Lymphoma is the most common malignancy of the head and neck in
children (see Chapter 136, Oncology and Hematology Emergencies in Children).10 Almost 50% of head
and neck lymphomas are Hodgkin disease, which usually presents in teenagers (Figure 118-9.1). Neck mass is the primary
presenting sign in 80% of children with Hodgkin disease
and 40% of children with non-Hodgkin lymphoma. Non-Hodgkin
lymphoma primarily affects children between 2 and 12 years of age,
and extranodal involvement is common, occurring more commonly in
patients with acquired or congenital immune disorders. Burkitt lymphoma is
a non-Hodgkin lymphoma and is considered the fastest growing human
tumor. Most lymphomas present as large, firm, mobile masses, commonly
located in the anterior triangle or the supraclavicular area. CT
and MRI are used for diagnosis.29
Hodgkin lymphoma in a 13-year-old boy who presented with
a painless, rubbery, firm mass that had appeared 4 months earlier.

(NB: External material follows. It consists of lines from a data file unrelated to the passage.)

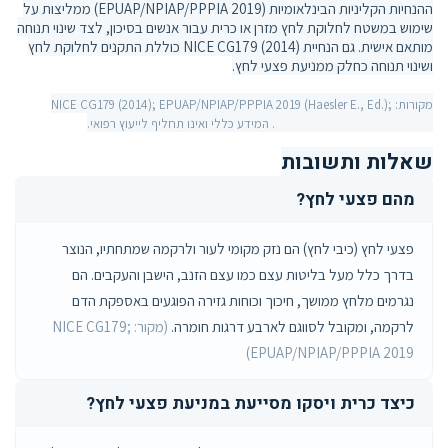
ההנחיות הקליניות הבינלאומיות (EPUAP/NPIAP/PPPIA 2019) ממליצות על
שימוש במשטח לחלוקת לחץ מזרן או כרית עבור אנשים בסיכון, לצד שינוי תנוחה
מותאם אישית. גם הנחיית NICE CG179 (2014) כוללת התקנים לחלוקת לחץ
ושינוי תנוחה כחלק ממניעת פצעי לחץ.
מקורות: NICE CG179 (2014); EPUAP/NPIAP/PPPIA 2019 (Haesler E., Ed.);
Cochrane — Support surfaces. המידע כללי ואינו תחליף לייעוץ רפואי.
שאלות ותשובות
מהם פצעי לחץ?
פצעי לחץ (כיבי לחץ) הם נזק מקומי לעור ולרקמה שמתחתיו, הנוצר
בדרך כלל מעל בליטות עצם כמו עצם הזנב, הישבן והעקבים. הם
נגרמים מלחץ ממושך, חיכוך וכוחות גזירה הפוגעים באספקת הדם
לרקמה, ומקובל לסווגם לארבע דרגות חומרה.
(מקור: NICE CG179;
EPUAP/NPIAP/PPPIA 2019)
כיצד כרית ויסקו מסייעת במניעת פצעי לחץ?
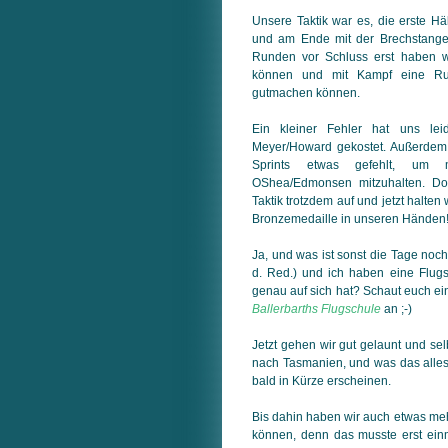
Unsere Taktik war es, die erste Hä
und am Ende mit der Brechstange
Runden vor Schluss erst haben 
können und mit Kampf eine Ru
gutmachen können.
Ein kleiner Fehler hat uns lei
Meyer/Howard gekostet. Außerdem 
Sprints etwas gefehlt, um
OShea/Edmonsen mitzuhalten. D
Taktik trotzdem auf und jetzt halten
Bronzemedaille in unseren Händen
Ja, und was ist sonst die Tage noch
d. Red.) und ich haben eine Flug
genau auf sich hat? Schaut euch ei
Ballerbarths Flugschule
an ;-)
Jetzt gehen wir gut gelaunt und sel
nach Tasmanien, und was das alles 
bald in Kürze erscheinen.
Bis dahin haben wir auch etwas m
können, denn das musste erst einm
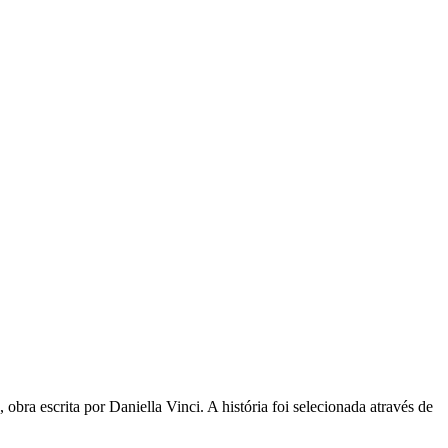
 obra escrita por Daniella Vinci. A história foi selecionada através de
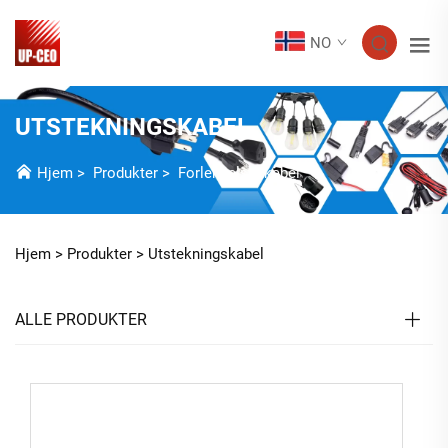
NO
UTSTEKNINGSKABEL
Hjem
>
Produkter
>
Forlengelseskabel
Hjem >
Produkter
>
Utstekningskabel
ALLE PRODUKTER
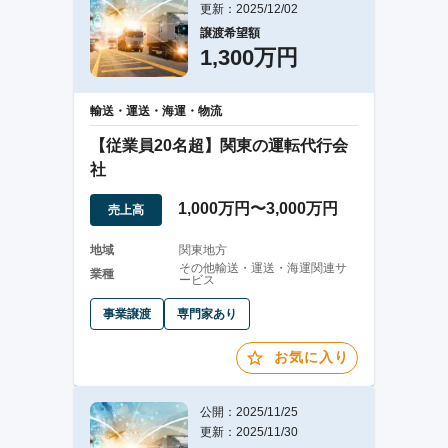
更新：2025/12/02
譲渡希望額
1,300万円
輸送・運送・海運・物流
【従業員20名超】関東の運転代行会
社
1,000万円〜3,000万円
売上高
地域
関東地方
その他輸送・運送・海運関連サ
業種
ービス
事業譲渡
専門家あり
お気に入り
公開：2025/11/25
更新：2025/11/30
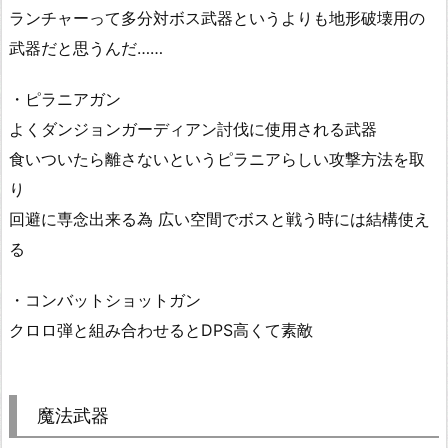
ランチャーって多分対ボス武器というよりも地形破壊用の
武器だと思うんだ……
・ピラニアガン
よくダンジョンガーディアン討伐に使用される武器
食いついたら離さないというピラニアらしい攻撃方法を取
り
回避に専念出来る為 広い空間でボスと戦う時には結構使え
る
・コンバットショットガン
クロロ弾と組み合わせるとDPS高くて素敵
魔法武器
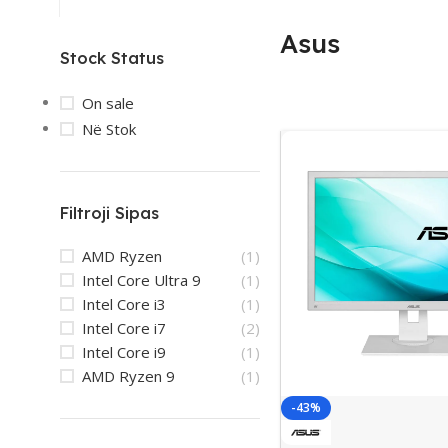
Asus
Stock Status
On sale
Në Stok
Filtroji Sipas
AMD Ryzen
(1)
Intel Core Ultra 9
(1)
Intel Core i3
(1)
Intel Core i7
(2)
Intel Core i9
(1)
AMD Ryzen 9
(1)
-43%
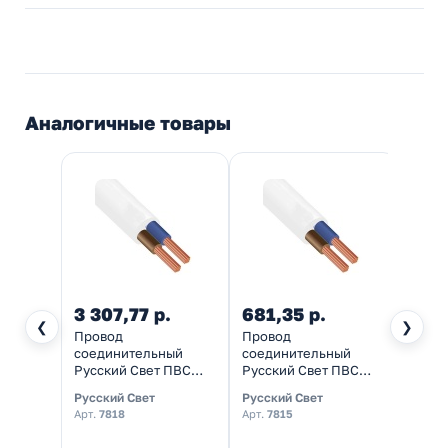
Аналогичные товары
3 307,77 р.
681,35 р.
55,2
❮
❯
Провод
Провод
Пров
соединительный
соединительный
соед
Русский Свет ПВС
Русский Свет ПВС
ПВС 2
2х1,5 гибкий белый
2х1,5 гибкий белый
черны
Русский Свет
Русский Свет
Калуж
ГОСТ 7399-97 [упак.
ГОСТ 7399-97 [упак.
завод
Арт.
7818
Арт.
7815
50м]
10м]
Арт.
K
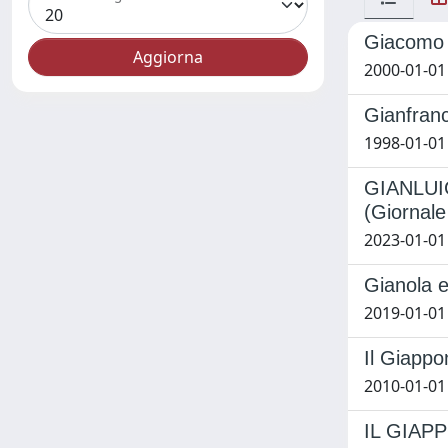
Giacomo
2000-01-01
Gianfranc
1998-01-01
GIANLUIGI
(Giornale
2023-01-01 
Gianola e
2019-01-01 
Il Giappo
2010-01-01
IL GIAP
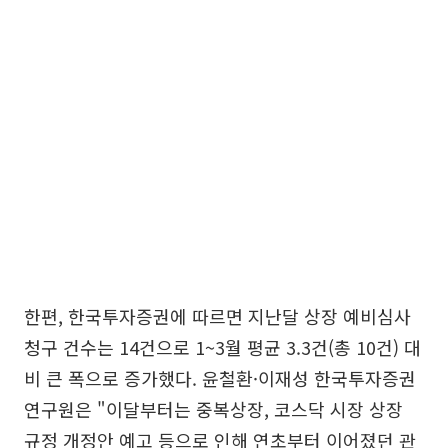
한편, 한국투자증권에 따르면 지난달 상장 예비심사
청구 건수는 14건으로 1~3월 평균 3.3건(총 10건) 대
비 큰 폭으로 증가했다. 윤철환·이재성 한국투자증권
연구원은 "이달부터는 중복상장, 코스닥 시장 상장
규정 개정안 예고 등으로 인해 연초부터 이어졌던 관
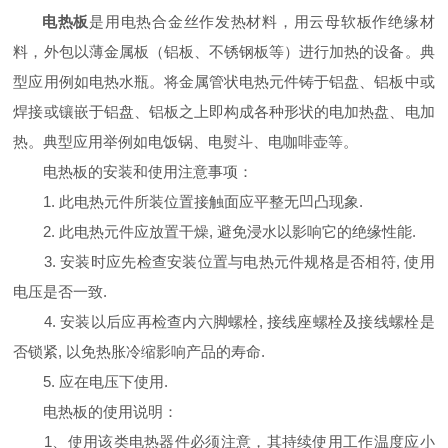
电热板
是用电热合金丝作发热材料，用云母软板作绝缘材
料，外包以薄金属板（铝板、不锈钢板等）进行加热的设备。典
型应用例如电热水瓶。将金属管状电热元件铸于铝盘、铝板中或
焊接或镶嵌于铝盘、铝板之上即构成各种形状的电加热盘、电加
热。典型应用举例如电饭锅、电熨斗、电咖啡壶等。
电热板的安装和使用注意事项：
1. 此电热元件所装位置接触面应平整无凹凸现象.
2. 此电热元件应放置干燥, 避免浸水以影响它的绝缘性能.
3. 安装时应先检查安装位置与电热元件规格是否相符, 使用
电压是否一致.
4. 安装以后应再检查内六脚螺栓, 接线座螺栓及接线螺栓是
否锁紧, 以免热胀冷缩影响产品的寿命.
5. 应在电压下使用.
电热板的使用说明：
1、使用该类电热器件必须注意，其持续使用工作温度应小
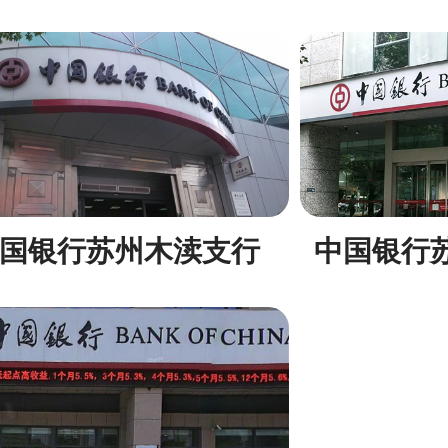
国银行苏州木渎支行
中国银行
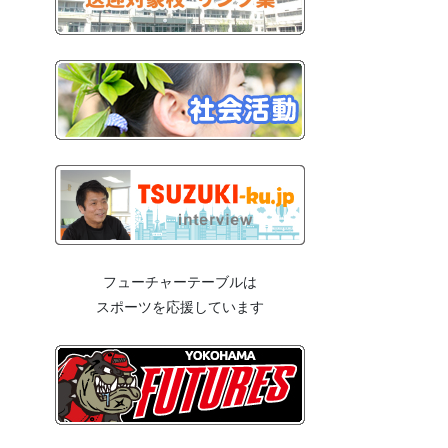
フューチャーテーブルは
スポーツを応援しています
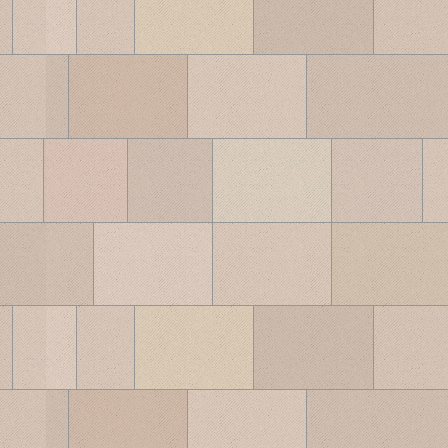
ブ
ロ
グ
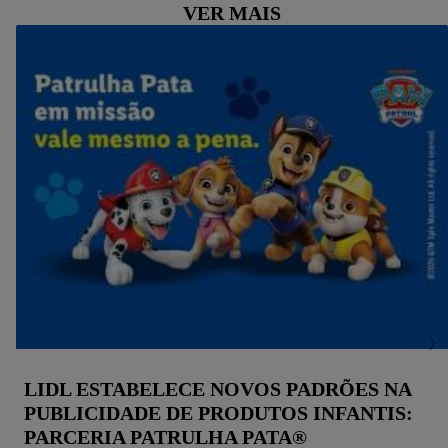
VER MAIS
LIDL ESTABELECE NOVOS PADRÕES NA
PUBLICIDADE DE PRODUTOS INFANTIS:
PARCERIA PATRULHA PATA®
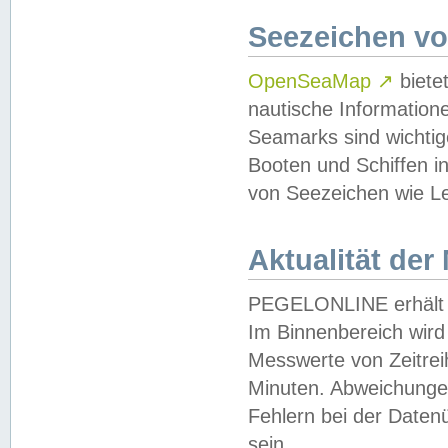
Seezeichen v
OpenSeaMap
↗
biete
nautische Information
Seamarks sind wichtig
Booten und Schiffen i
von Seezeichen wie Le
Aktualität der
PEGELONLINE erhält u
Im Binnenbereich wird 
Messwerte von Zeitreih
Minuten. Abweichungen
Fehlern bei der Daten
sein.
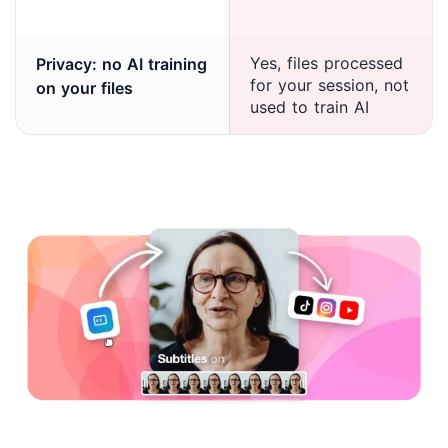
Yes, files processed
Privacy: no AI training
for your session, not
on your files
used to train AI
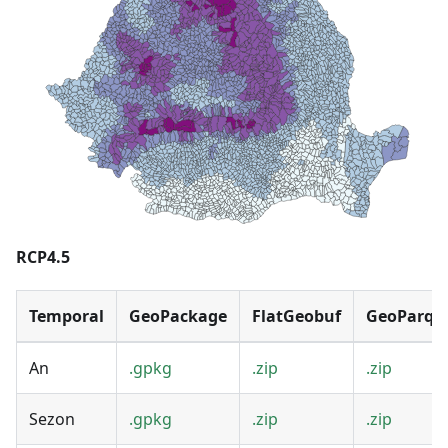
RCP4.5
Temporal
GeoPackage
FlatGeobuf
GeoParqu
An
.gpkg
.zip
.zip
Sezon
.gpkg
.zip
.zip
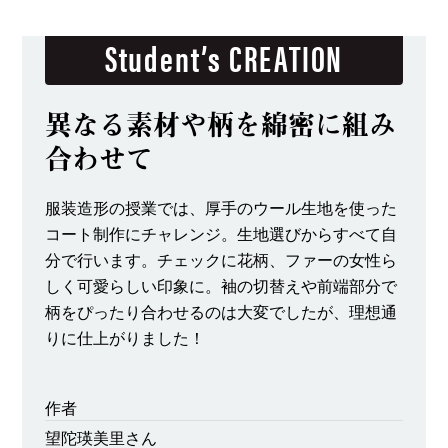
Student’s CREATION
異なる素材や柄を
綿密に組み
合わせて
服装造形の授業では、厚手のウール生地を使った
コート制作にチャレンジ。生地選びからすべて自
分で行います。チェックに花柄、ファーの女性ら
しく可愛らしい印象に。袖の切替えや前端部分で
柄をぴったり合わせるのは大変でしたが、理想通
りに仕上がりました！
作者
望陀瑛美里さん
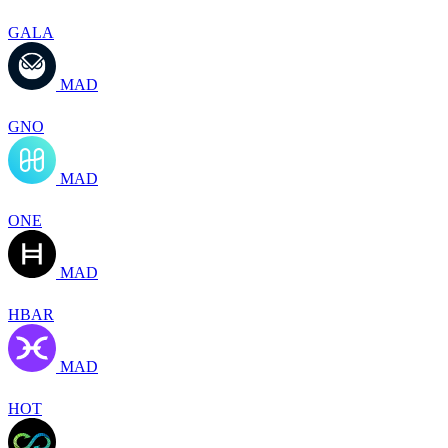
GALA
MAD
GNO
MAD
ONE
MAD
HBAR
MAD
HOT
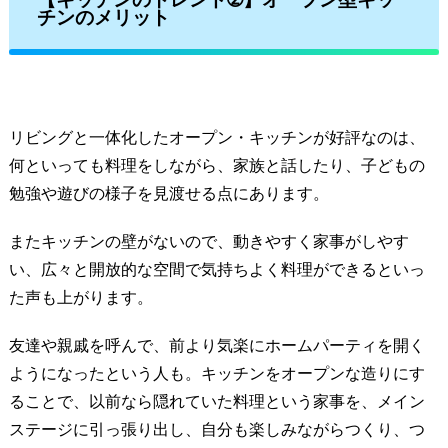
チンのメリット
リビングと一体化したオープン・キッチンが好評なのは、
何といっても料理をしながら、家族と話したり、子どもの
勉強や遊びの様子を見渡せる点にあります。
またキッチンの壁がないので、動きやすく家事がしやす
い、広々と開放的な空間で気持ちよく料理ができるといっ
た声も上がります。
友達や親戚を呼んで、前より気楽にホームパーティを開く
ようになったという人も。キッチンをオープンな造りにす
ることで、以前なら隠れていた料理という家事を、メイン
ステージに引っ張り出し、自分も楽しみながらつくり、つ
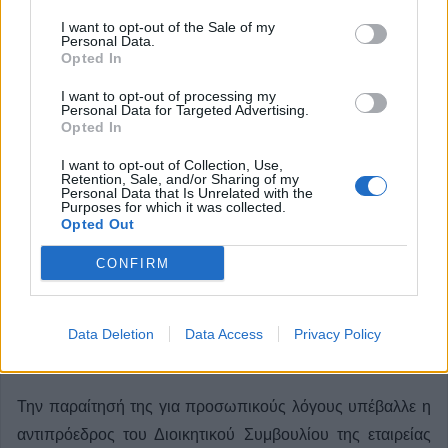
I want to opt-out of the Sale of my
Personal Data.
Opted In
I want to opt-out of processing my
Personal Data for Targeted Advertising.
Opted In
I want to opt-out of Collection, Use,
Retention, Sale, and/or Sharing of my
Personal Data that Is Unrelated with the
Purposes for which it was collected.
Opted Out
CONFIRM
Παραιτήθηκαν η Αντιπρόεδρος των
Λουτρών Σμοκόβου και ένα ακόμα
Data Deletion
Data Access
Privacy Policy
μέλος του Δ.Σ.
Την παραίτησή της για προσωπικούς λόγους υπέβαλλε η
αντιπρόεδρος του Διοικητικού Συμβουλίου της εταιρείας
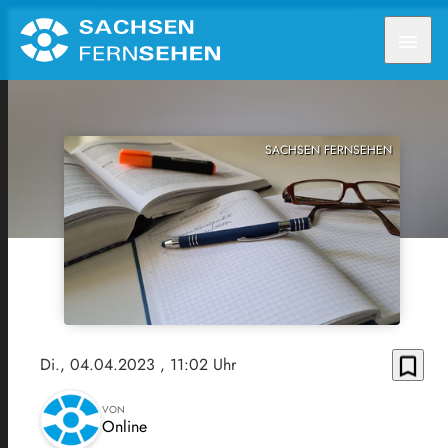
menu
SACHSEN FERNSEHEN
bookmark_border
Di., 04.04.2023
, 11:02 Uhr
VON
Online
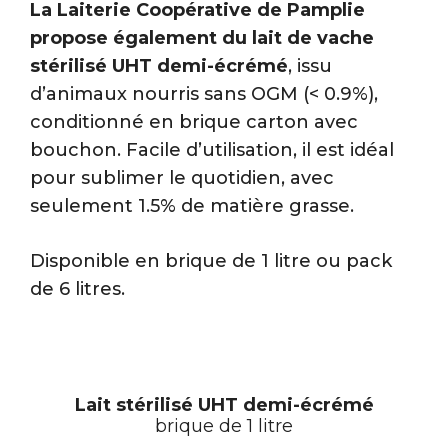
La Laiterie Coopérative de Pamplie
propose également du lait
de vache
stérilisé UHT demi-écrémé
, issu
d’animaux nourris sans OGM (< 0.9%),
conditionné en brique carton avec
bouchon. Facile d’utilisation, il est idéal
pour sublimer le quotidien, avec
seulement 1.5% de matière grasse.
Disponible en brique de 1 litre ou pack
de 6 litres.
Lait stérilisé UHT demi-écrémé
brique de 1 litre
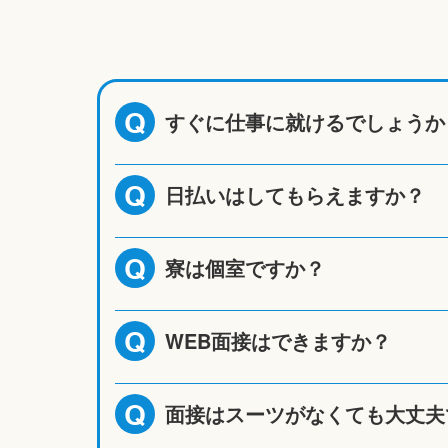
すぐに仕事に就けるでしょうか
Q
日払いはしてもらえますか？
Q
寮は個室ですか？
Q
WEB面接はできますか？
Q
面接はスーツがなくても大丈夫
Q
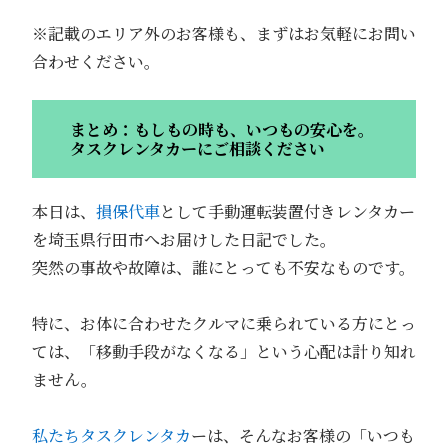
※記載のエリア外のお客様も、まずはお気軽にお問い
合わせください。
まとめ：もしもの時も、いつもの安心を。
タスクレンタカーにご相談ください
本日は、
損保代車
として手動運転装置付きレンタカー
を埼玉県行田市へお届けした日記でした。
突然の事故や故障は、誰にとっても不安なものです。
特に、お体に合わせたクルマに乗られている方にとっ
ては、「移動手段がなくなる」という心配は計り知れ
ません。
私たちタスクレンタカ
ーは、そんなお客様の「いつも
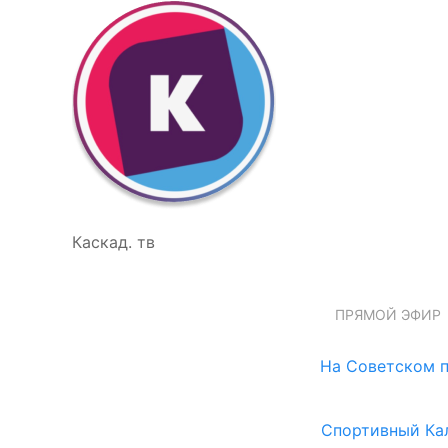
Каскад. тв
ПРЯМОЙ ЭФИР
На Советском п
Спортивный Ка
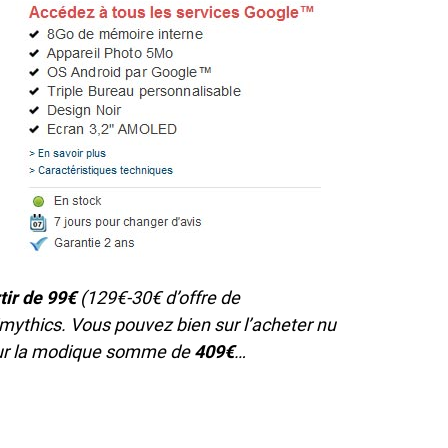
tir de 99€
(129€-30€ d’offre de
imythics. Vous pouvez bien sur l’acheter nu
our la modique somme de
409€
…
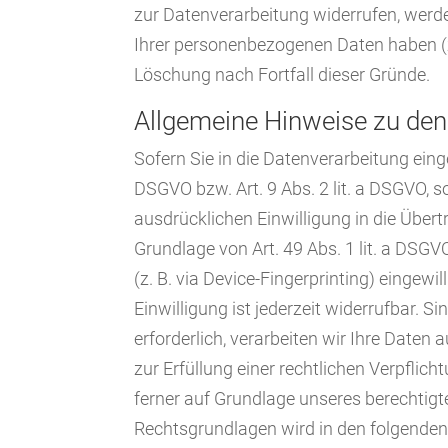
zur Datenverarbeitung widerrufen, werde
Ihrer personenbezogenen Daten haben (z.
Löschung nach Fortfall dieser Gründe.
Allgemeine Hinweise zu den
Sofern Sie in die Datenverarbeitung eing
DSGVO bzw. Art. 9 Abs. 2 lit. a DSGVO, 
ausdrücklichen Einwilligung in die Übe
Grundlage von Art. 49 Abs. 1 lit. a DSGV
(z. B. via Device-Fingerprinting) eingew
Einwilligung ist jederzeit widerrufbar.
erforderlich, verarbeiten wir Ihre Daten 
zur Erfüllung einer rechtlichen Verpflich
ferner auf Grundlage unseres berechtigten
Rechtsgrundlagen wird in den folgenden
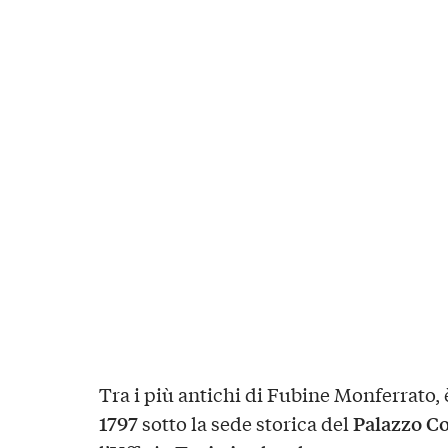
Tra i più antichi di Fubine Monferrato, è
1797
Palazzo C
sotto la sede storica del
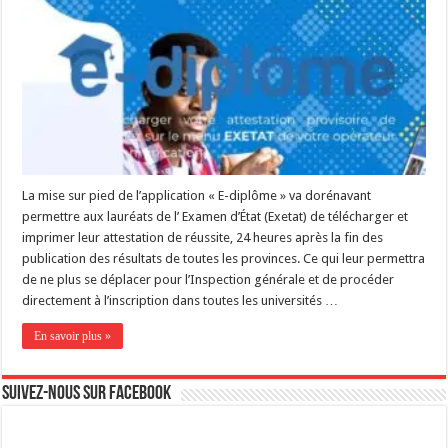
La mise sur pied de l’application « E-diplôme » va dorénavant
permettre aux lauréats de l’ Examen d’État (Exetat) de télécharger et
imprimer leur attestation de réussite, 24 heures après la fin des
publication des résultats de toutes les provinces. Ce qui leur permettra
de ne plus se déplacer pour l’Inspection générale et de procéder
directement à l’inscription dans toutes les universités …
En savoir plus »
Suivez-nous sur Facebook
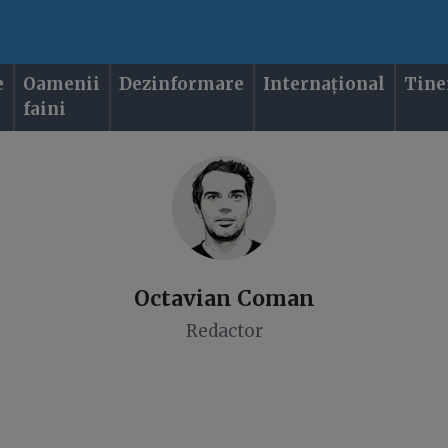
e
Oamenii
Dezinformare
Internațional
Tine
faini
Octavian
Coman
Redactor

Lymph node biopsy confirmed the diagnosis of Hodgkin lymphoma. (Reproduced
with permission from Shah BR, Lucchesi M: Atlas of Pediatric
Emergency Medicine. © 2006, McGraw-Hill, New York,
Rhabdomyosarcoma is the second most frequent malignancy of the
head and neck in children.10,29 This disease has
a peak presentation at 2 to 5 years old and again at 15 to 19 years
old, with a slight male predominance. Tumors can involve the orbit,
nasopharynx, middle ear, nasal cavity, and paranasal sinuses.30 Neck
tumors may present with brachial plexus palsy. Contrast-enhanced
CT and MRI are the best imaging modalities for diagnosis and staging.24 For
further discussion, see Chapter 136, Oncology and Hematology Emergencies in Children.
Neuroblastoma is a malignancy of the sympathetic chain and can
originate anywhere along its path, although the adrenal glands are
the most common primary site.12,31 Most present
before the age of 5 years old, and those arising in the neck (5%)
have a better prognosis than those tumors of adrenal origin.10 Neuroblastoma
can rarely present as an asymptomatic mass, alone or with local
compressive signs such as hoarseness, dysphagia, airway obstruction,
Horner syndrome, or cranial nerve palsies. Diagnostic imaging includes
US, which typically shows an echogenic mass; CT and MRI provide
better detail.32 For further discussion, see Chapter 136, Oncology and Hematology Emergencies in Children.
Malignant cervical lymphadenopathy may also represent metastatic
disease. Common tumors that metastasize to the neck include nasopharyngeal
carcinoma and some GI tumors. CT and MRI are best to diagnose and
define extension of the tumor.29 The location of
the metastasis may give a hint to the origin of the primary tumor: posterior
triangle nodes are often seen in nasopharyngeal carcinoma, whereas
isolated supraclavicular nodes suggest mediastinal mass.